What you need to do =
Gather up every line from the entries below that uses the word "size".

Stored records =
%%

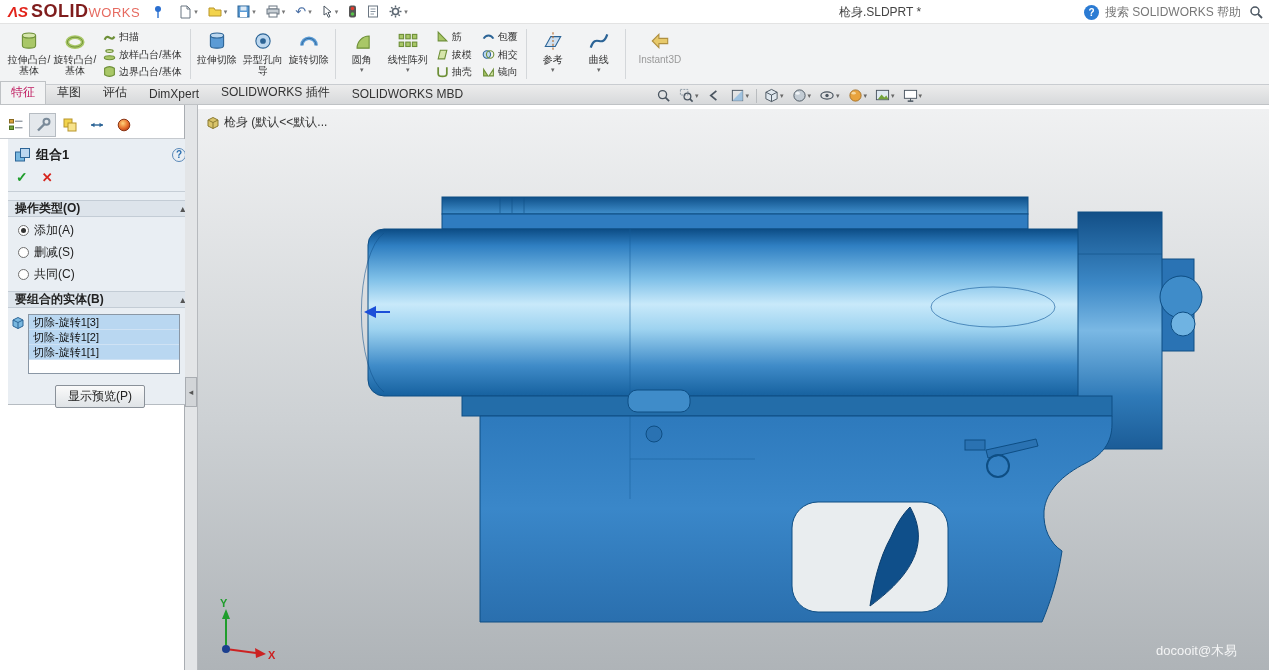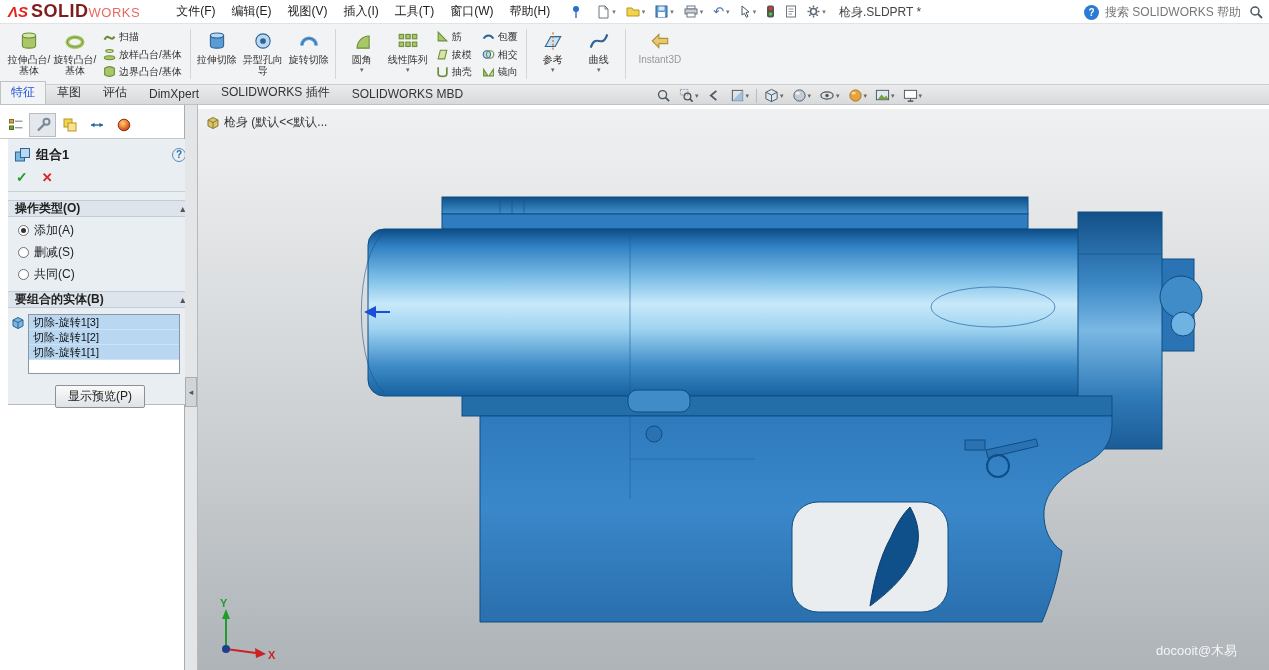--- a/index.html
+++ b/index.html
@@ -58,21 +58,21 @@
   }
   button.rsmall svg { margin-right:3px; flex:none; }
   
   .tabstrip {
     position:absolute; left:0; top:85px; width:1269px; height:20px;
     background:linear-gradient(#ececec,#d7d9db); border-bottom:1px solid #bfc2c5;
     display:flex; align-items:flex-end;
   }
   .tab { padding:2px 10px 3px 10px; font-size:12px; color:#333; border:1px solid transparent;
     border-bottom:none; cursor:default; white-space:nowrap; }
-  .tab.active { background:#f2f3f4; border-color:#bfc2c5; color:#1d4ed8; }
+  .tab.active { background:#f2f3f4; border-color:#bfc2c5; color:#be185d; }
   .hud { position:absolute; left:652px; top:1px; display:flex; align-items:center; }
   .hud-btn { display:flex; align-items:center; padding:1px 2px; margin:0 1px; border:1px solid transparent; }
   .hud-caret { font-size:7px; color:#666; margin-left:1px; }
   .hud-sep { width:1px; height:14px; background:#b9bcbf; margin:0 3px; }
   
   .main { position:absolute; left:0; top:105px; width:1269px; height:565px; }
   .left-panel {
     position:absolute; left:0; top:0; width:185px; height:565px;
     background:#fff; border-right:1px solid #a9adb2;
   }
@@ -124,29 +124,20 @@
   .breadcrumb span { font-size:12px; color:#333; margin-left:4px; white-space:nowrap; }
 </style>
 </head>
 <body>
 
 <div class="menubar">
   <div class="brand">
     <span class="mark">ΛS</span>
     <span class="bold">SOLID</span>
     <span class="light">WORKS</span>
-  </div>
-  <div class="menus">
-    <div class="menu-item">文件(F)</div>
-    <div class="menu-item">编辑(E)</div>
-    <div class="menu-item">视图(V)</div>
-    <div class="menu-item">插入(I)</div>
-    <div class="menu-item">工具(T)</div>
-    <div class="menu-item">窗口(W)</div>
-    <div class="menu-item">帮助(H)</div>
   </div>
   <div class="qat">
     <div class="qat-btn pin-btn">
       <svg width="12" height="14" viewBox="0 0 12 14">
         <circle cx="6" cy="4" r="3" fill="#2a6fd0"></circle>
           <rect x="5.3" y="6" width="1.4" height="7" fill="#2a6fd0"></rect>
       </svg>
     </div>
     <div class="qat-btn">
       <svg width="13" height="14" viewBox="0 0 13 14">

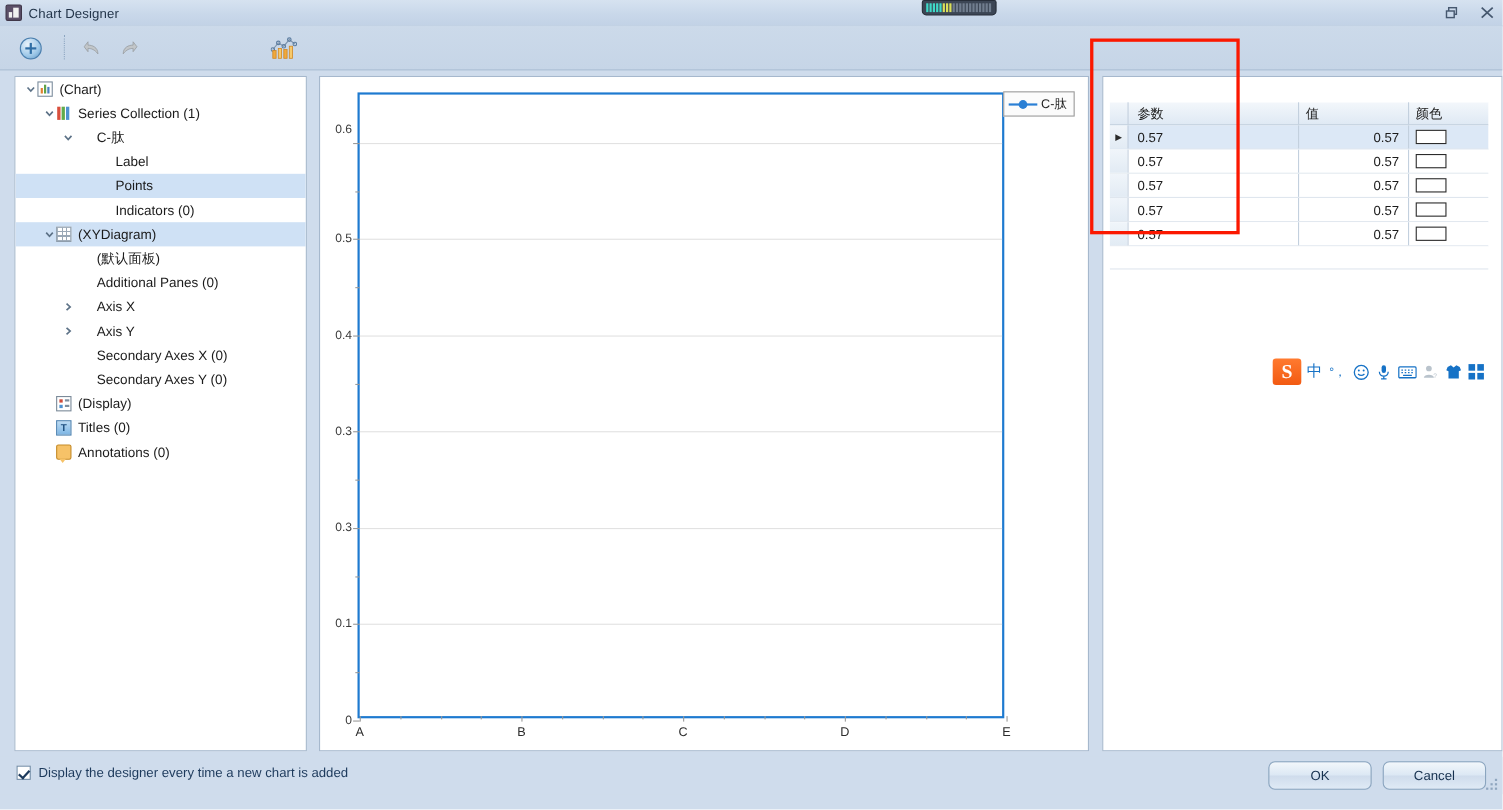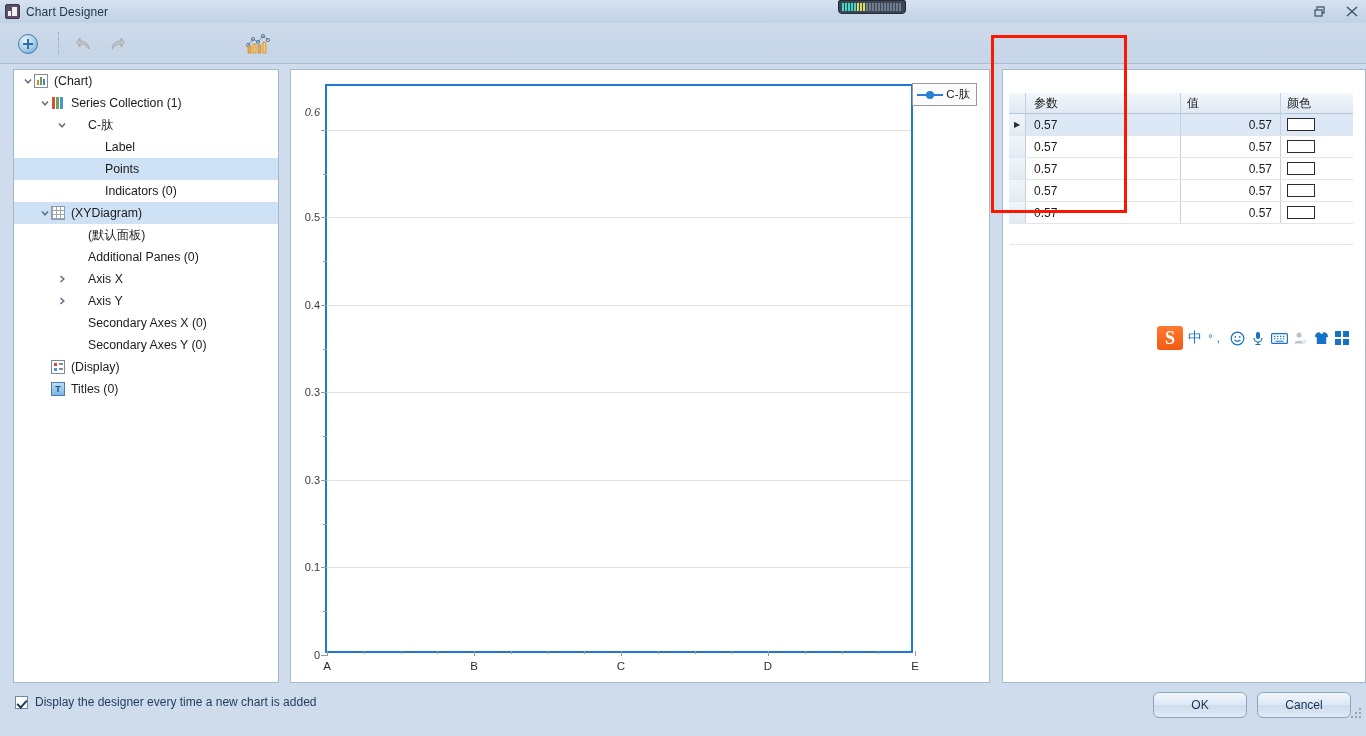--- a/index.html
+++ b/index.html
@@ -550,20 +550,26 @@
             <i></i>
             <i></i>
           </span>
           <span class="tlabel">(Display)</span>
         </div>
         <div class="tree-row">
           <span style="display:inline-block;width:25px"></span>
           <span class="chev"></span>
           <span class="ticon ic-title">T</span>
           <span class="tlabel">Titles (0)</span>
+        </div>
+        <div class="tree-row">
+          <span style="display:inline-block;width:25px"></span>
+          <span class="chev"></span>
+          <span class="ticon ic-note"></span>
+          <span class="tlabel">Annotations (0)</span>
         </div>
       </div>
   </div>
 
   <div class="chart-panel">
     <div class="plot-wrap">
       <div class="plot-area" id="plot-area">
           <div class="ytick-major" style="top: 569px;"></div>
           <div class="ytick-label" style="top: 569px;">0</div>
           <div class="gridline" style="top: 481.462px;"></div>
@@ -576,21 +582,21 @@
           <div class="ytick-major" style="top: 306.385px;"></div>
           <div class="ytick-label" style="top: 306.385px;">0.3</div>
           <div class="gridline" style="top: 218.846px;"></div>
           <div class="ytick-major" style="top: 218.846px;"></div>
           <div class="ytick-label" style="top: 218.846px;">0.4</div>
           <div class="gridline" style="top: 131.308px;"></div>
           <div class="ytick-major" style="top: 131.308px;"></div>
           <div class="ytick-label" style="top: 131.308px;">0.5</div>
           <div class="gridline" style="top: 43.7692px;"></div>
           <div class="ytick-major" style="top: 43.7692px;"></div>
-          <div class="ytick-label" style="top: 26px; font-style: italic;">0.6</div>
+          <div class="ytick-label" style="top: 32px;">0.6</div>
           <div class="ytick-minor" style="top: 525.231px;"></div>
           <div class="ytick-minor" style="top: 437.692px;"></div>
           <div class="ytick-minor" style="top: 350.154px;"></div>
           <div class="ytick-minor" style="top: 262.615px;"></div>
           <div class="ytick-minor" style="top: 175.077px;"></div>
           <div class="ytick-minor" style="top: 87.5385px;"></div>
           <div class="xtick" style="left: 0px;"></div>
           <div class="xtick-label" style="left: 0px;">A</div>
           <div class="xtick" style="left: 36.75px; height: 3px;"></div>
           <div class="xtick" style="left: 73.5px; height: 3px;"></div>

%%

Solution below =
   .tab { padding:2px 10px 3px 10px; font-size:12px; color:#333; border:1px solid transparent;
   .hud-caret { font-size:7px; color:#666; margin-left:1px; }
   .breadcrumb span { font-size:12px; color:#333; margin-left:4px; white-space:nowrap; }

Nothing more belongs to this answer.